An interesting discussion of the "long tail" in sales over the internet (and the surprising ignorance of the meaning of the term among certain tech-heads) over at Language Log:
Language Log: The long tail: in which Gauss is not mocked, but TWiTs (and dictionaries) are
As Amazon and other internet retailers have demonstrated, long-tailed distributions of consumer demand -- in the sense of distributions where a large fraction of the probability mass is in the tail -- are a Good Thing for companies that can cope efficiently with orders for the very large array of books, CDs, movies and so on that are not among the top sellers. That's where Chris Anderson's Wired article "The Long Tail" starts. He claims that a much bigger fraction of the (potential sales) mass than you might think is out in the tails of the distribution of consumer demand, and he turns the phrase "long tail" into a bugle call for the redesign of post-modern life.

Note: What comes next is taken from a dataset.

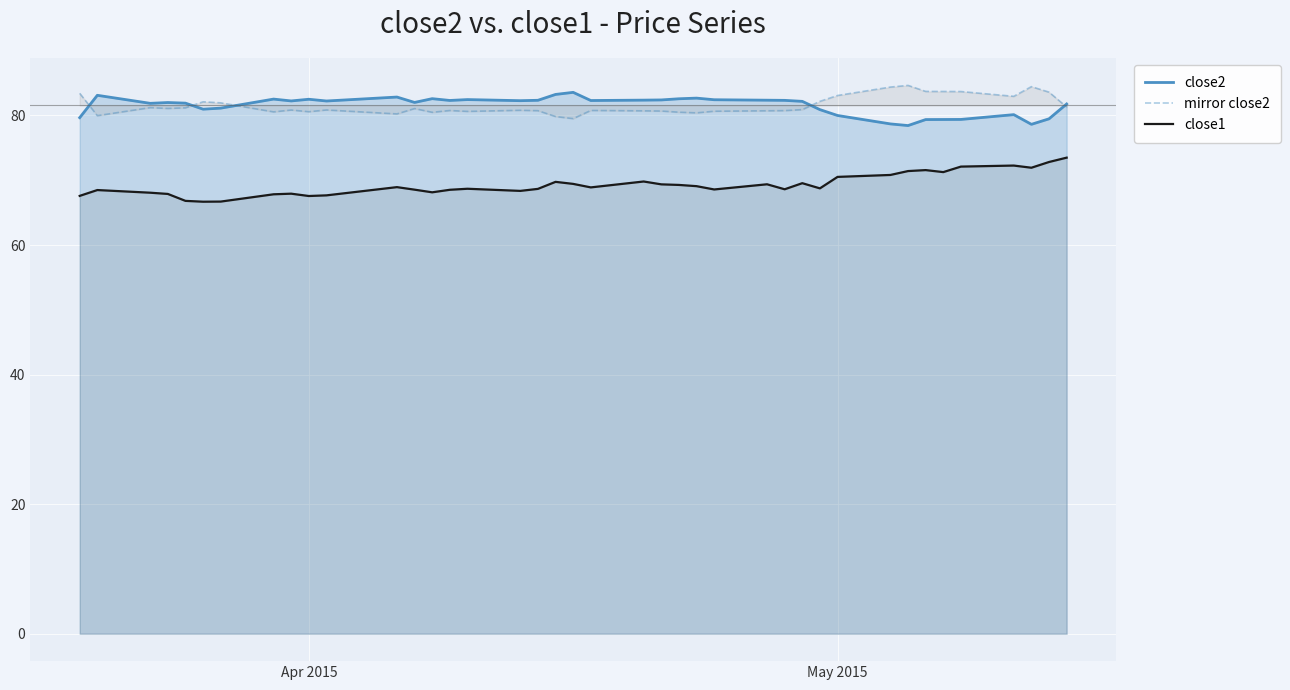

Is it true that mirror close2 equals 83.1 at May 2015?

True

I note it here because it has a direct relation to what I was just talking about vis-a-vis webcomics. If you look at demand for comics as being such a curve, with the fat part of the curve being dominated by the big newspaper strips like Garfield or Doonesbury, and the rest of the world of comics trailing off to the right, appealing to smaller and smaller audiences you get the same situation as with books, DVD rentals or music. Without measuring, you don't know the exact size or shape of the tail, but would it surprise anyone to find out that it was "long" in the sense that a large part of the total demand fell in the tail of tinier and tinier niche comics?